Open blepping opened 3 days ago
Hi @blepping
I already install like you said and got the node working but so far the speed is still the same, I test both SDXL and Flux with image size 1024x1024, i'm not sure whether the node work or not because the speed is the same. I get this notice when image finished generated:
Can you give me some examples json files to check whether this node work or not
Thank you
@wardensc2 thanks for giving it a try. i don't think there's really a way to do it wrong in the workflow.
attention improvements seem to make the most difference on large images. i didn't test with Flux (not sure if it uses the same kind of attentions or has compatible sizes). for my tests with SDXL, i got 8.94s/it with PyTorch attention and 6.71s/it using 4096x4096 resolution on a 4060Ti (about a 25% speed increase). the difference might not be big enough to see at small resolutions like 1024x1024. (think i might have been testing with smooth_k disabled - it didn't seem necessary with SDXL and should be a bit faster.)

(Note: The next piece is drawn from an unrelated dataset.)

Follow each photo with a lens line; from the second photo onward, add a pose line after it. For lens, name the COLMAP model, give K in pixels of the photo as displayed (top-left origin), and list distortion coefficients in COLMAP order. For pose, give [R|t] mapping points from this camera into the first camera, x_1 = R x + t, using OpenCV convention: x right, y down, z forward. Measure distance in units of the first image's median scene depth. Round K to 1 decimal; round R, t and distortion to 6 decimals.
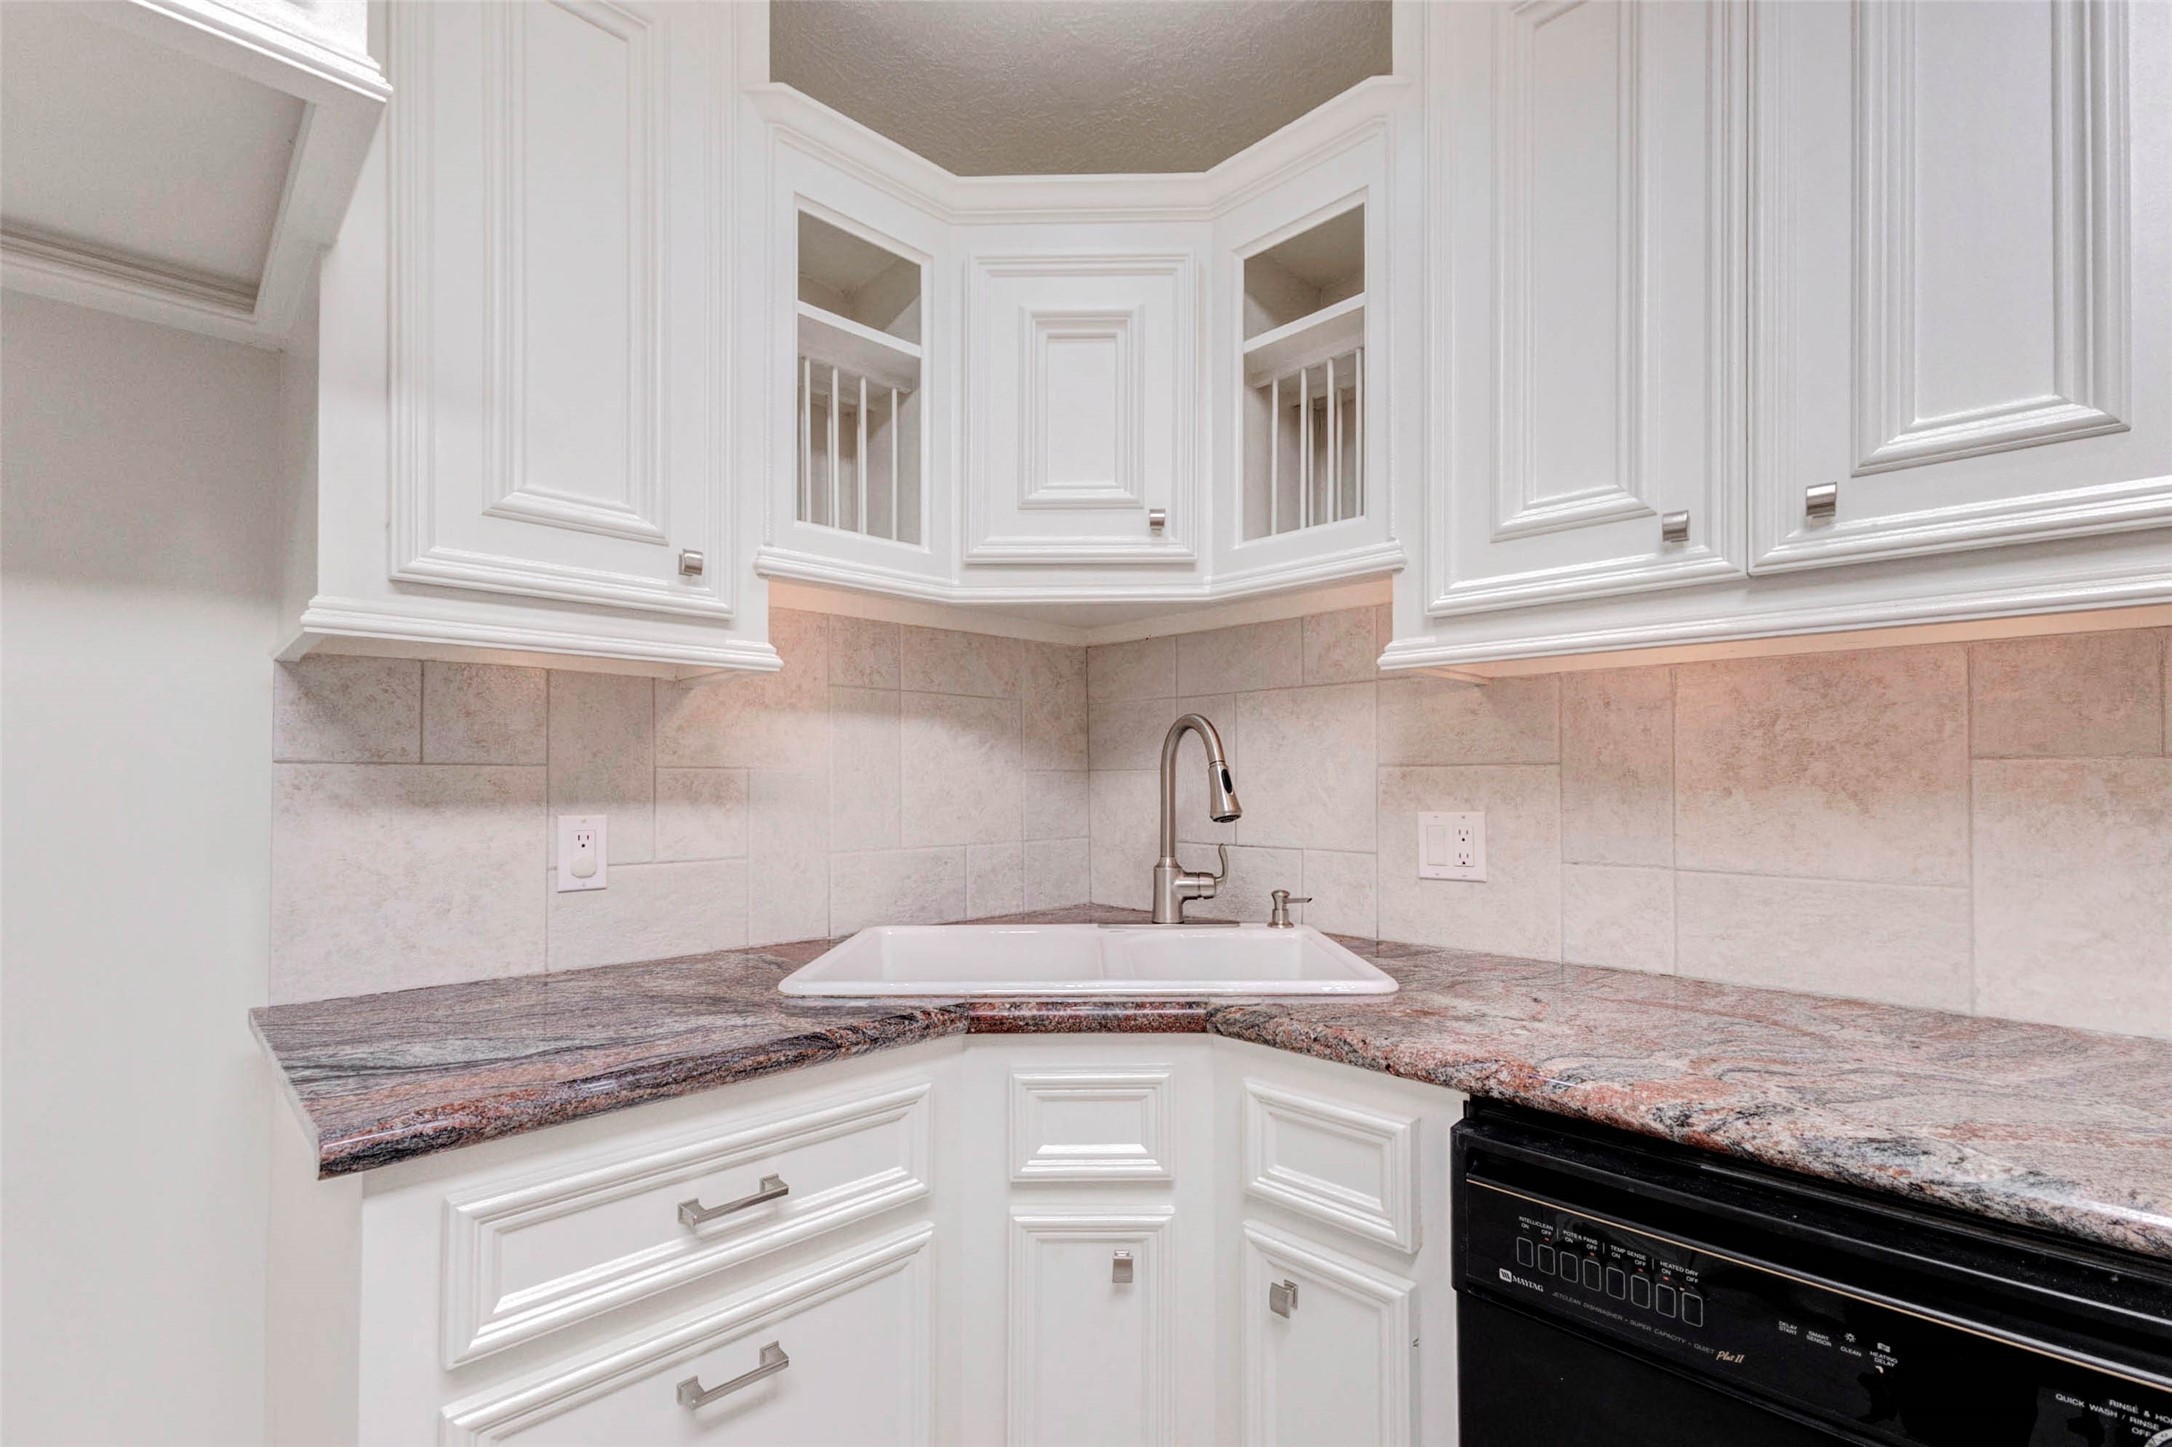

i made a very simple ComfyUI node to replace the attention implementation with SageAttention: https://gist.github.com/blepping/fbb92a23bc9697976cc0555a0af3d9af
seems like a decent performance improvement on SDXL. SageAttention seems to fail when k/v aren't the same shape as q (on attn2 which i believe is cross-attention).
For SD15, none of the head sizes are currently supported so it doesn't do anything. not sure if you are interested in supporting SD15 (or SDXL cross-attentions). if any more information would be helpful, please let me know.
you can close this issue, just thought i would post this in case anyone wanted to try it with ComfyUI.
note: it's not a normal model patch, so to enable/or disable, make sure the node runs. simply bypassing or removing it won't work correctly.